現在はひまわり6号と呼ばれる静止衛星が運用されています。赤道上東経140度の上空にあり、一時間に一回の割合で画像を送ってきています。ひまわりから送られてくる画像には、可視画像、赤外画像、水蒸気画像、近赤外画像があります。
もっともわかりやすいのが、可視画像です。人間の目に見える光をそのまま映しているので、白いところは明るいところ、黒いところは暗いところと思ってよいでしょう。その代わり、夜は見えません。
赤外画像は可視画像と共に古くから使われてきました。赤外線という熱を持っているものなら、なんでも出している電磁波を利用しています。この画像は白いところは温度が低く、暗いところは温度が高いことを示しています。それが何の役に立つのでしょうか?空気は(上空十数kmまでは)上に行くほど、温度が低いので、画像の明るさは、雲の高さを表しているのです。また、雲はたいていの場合、地面より温度が低いですから、地面と雲を見分けることができます。赤外画像は昼夜を問わず使えるので、大変役に立ちます。

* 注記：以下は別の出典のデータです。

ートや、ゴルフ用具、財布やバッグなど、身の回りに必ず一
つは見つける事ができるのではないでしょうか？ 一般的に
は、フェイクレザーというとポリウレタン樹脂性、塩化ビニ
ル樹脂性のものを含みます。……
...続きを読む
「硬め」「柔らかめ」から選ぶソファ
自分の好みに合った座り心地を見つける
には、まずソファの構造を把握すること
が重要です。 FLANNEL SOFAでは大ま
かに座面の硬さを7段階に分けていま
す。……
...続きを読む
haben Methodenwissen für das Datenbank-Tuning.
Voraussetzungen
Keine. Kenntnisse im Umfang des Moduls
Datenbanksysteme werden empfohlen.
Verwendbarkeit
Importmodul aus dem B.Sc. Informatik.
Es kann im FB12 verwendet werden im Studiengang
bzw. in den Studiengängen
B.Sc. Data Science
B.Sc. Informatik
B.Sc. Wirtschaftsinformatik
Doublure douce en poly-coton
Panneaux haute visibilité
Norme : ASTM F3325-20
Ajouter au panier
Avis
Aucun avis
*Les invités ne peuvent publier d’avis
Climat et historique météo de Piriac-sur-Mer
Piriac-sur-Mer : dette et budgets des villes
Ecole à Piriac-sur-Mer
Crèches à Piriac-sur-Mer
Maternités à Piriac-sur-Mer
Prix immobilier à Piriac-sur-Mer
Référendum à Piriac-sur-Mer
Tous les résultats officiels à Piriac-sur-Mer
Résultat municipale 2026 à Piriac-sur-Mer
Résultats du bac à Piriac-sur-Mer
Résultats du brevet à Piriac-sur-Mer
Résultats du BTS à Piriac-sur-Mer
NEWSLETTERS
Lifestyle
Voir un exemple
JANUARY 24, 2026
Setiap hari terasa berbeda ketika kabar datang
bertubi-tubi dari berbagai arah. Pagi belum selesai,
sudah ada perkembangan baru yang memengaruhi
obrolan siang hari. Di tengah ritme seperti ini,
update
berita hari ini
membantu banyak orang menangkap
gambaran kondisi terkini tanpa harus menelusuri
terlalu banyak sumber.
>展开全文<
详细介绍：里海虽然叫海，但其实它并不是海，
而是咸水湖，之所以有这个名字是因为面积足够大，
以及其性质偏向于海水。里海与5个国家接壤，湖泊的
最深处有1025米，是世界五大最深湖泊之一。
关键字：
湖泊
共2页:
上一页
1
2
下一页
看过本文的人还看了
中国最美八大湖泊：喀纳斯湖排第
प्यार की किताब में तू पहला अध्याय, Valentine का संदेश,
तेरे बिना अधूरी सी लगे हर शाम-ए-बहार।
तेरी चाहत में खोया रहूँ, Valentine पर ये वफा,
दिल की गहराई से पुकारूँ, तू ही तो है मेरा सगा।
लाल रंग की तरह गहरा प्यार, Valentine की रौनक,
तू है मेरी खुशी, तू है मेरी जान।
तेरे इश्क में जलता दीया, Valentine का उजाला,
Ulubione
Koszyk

水蒸気画像は上空(5000m位)の水蒸気量をあらわしています。白いところは水蒸気が多く、黒いところは乾いています。これはひまわり5号から新たに加わった波長帯を使っています。
近赤外画像はひまわり6号に新たに採用されました。主に雲粒の大きさと関係がありますので、雲の性質を知るのに有効な情報です。